In her acceptance speech, Harris paid tribute to the Black women who came before her and she vowed to fight for the nation. She also profoundly remembered her mother from Tamil Nadu. In reference to her Indian/Tamil heritage, she used a Tamil expression in speaking of my “aunts, my chitthis”.
Harris and former vice president Joe Biden will now challenge Trump and Vice-President Mike Pence in the November 3 election. Biden’ speech Thursday from Delaware was scheduled as the finale of the unconventional convention.
Harris went to making the case of electing Joe Biden as president, “who will bring all of us together Black, White, Latino, Asian, Indigenous to achieve the future we collectively want.”
In fact, besides appealing to women voters and minorities, by bringing quite a few Republican speakers like former secretary of state Colin Powell, and former Ohio Governor John Kasich to endorse Biden, the 4-day convention has been promising that their candidate will attempt bipartisanship in Washington.
Former President Barack Obama also addressed DNC Wednesday to vouch for Joe Biden — and then argued against giving another term to Donald Trump.

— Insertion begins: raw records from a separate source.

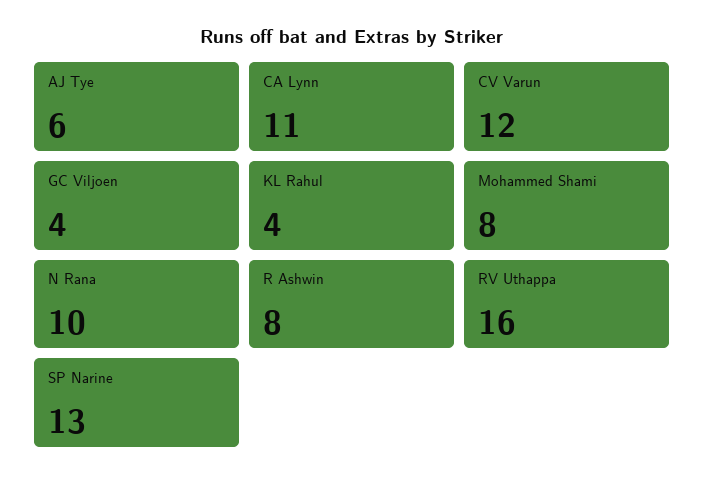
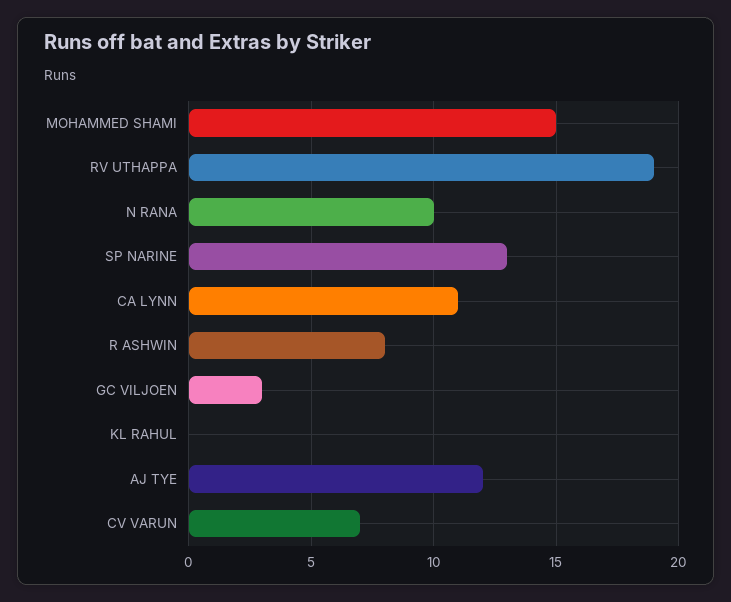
AJ Tye: 6 -> 12
CV Varun: 12 -> 7
GC Viljoen: 4 -> 3
KL Rahul: 4 -> 0
Mohammed Shami: 8 -> 15
RV Uthappa: 16 -> 19

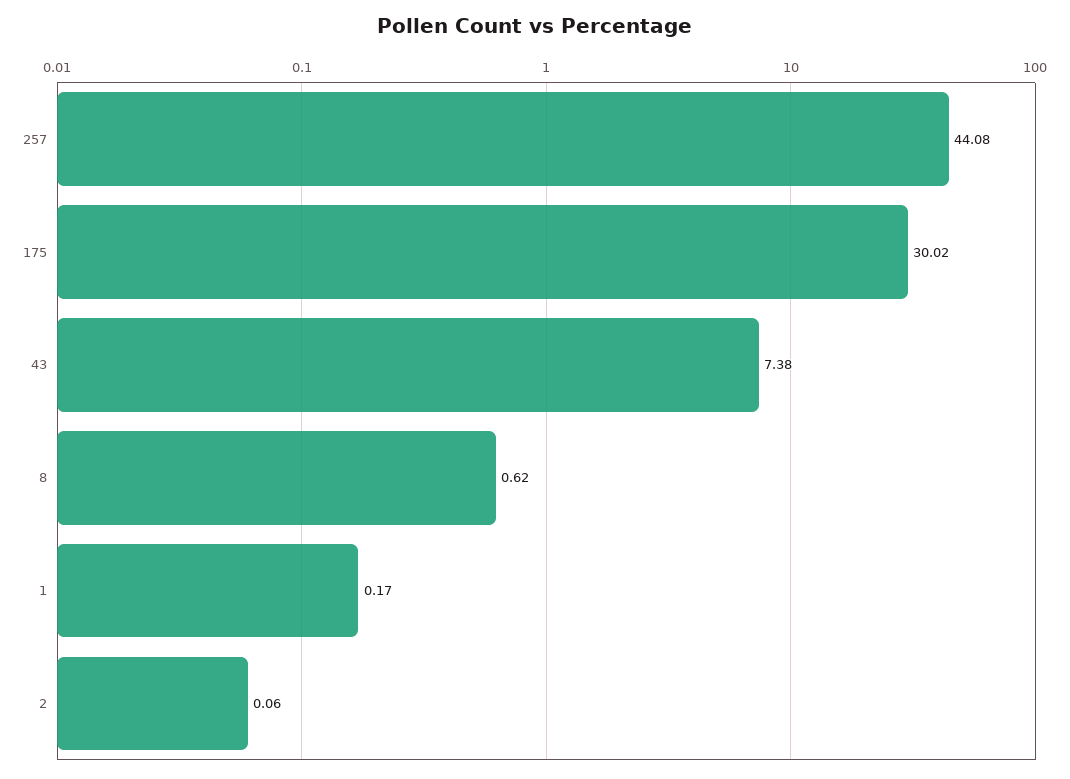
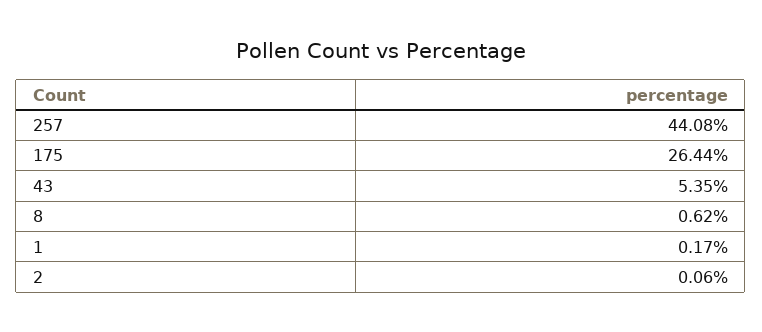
175: 30.02 -> 26.44
43: 7.38 -> 5.35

“For close to four years now, he has shown no interest in putting in the work,” Obama said. “No interest in finding common ground, no interest in using the awesome power of his office to help anyone but himself and his friends. No interest in treating the presidency as anything but one more reality show that he can use to get the attention he craves. Donald Trump hasn’t grown into the job, because he can’t.”
Claiming that democracy itself was in danger under Trump, Obama celebrated the fact that the Constitution created a system that could improve over time — and made it clear to voters that the power to change this country lies with them.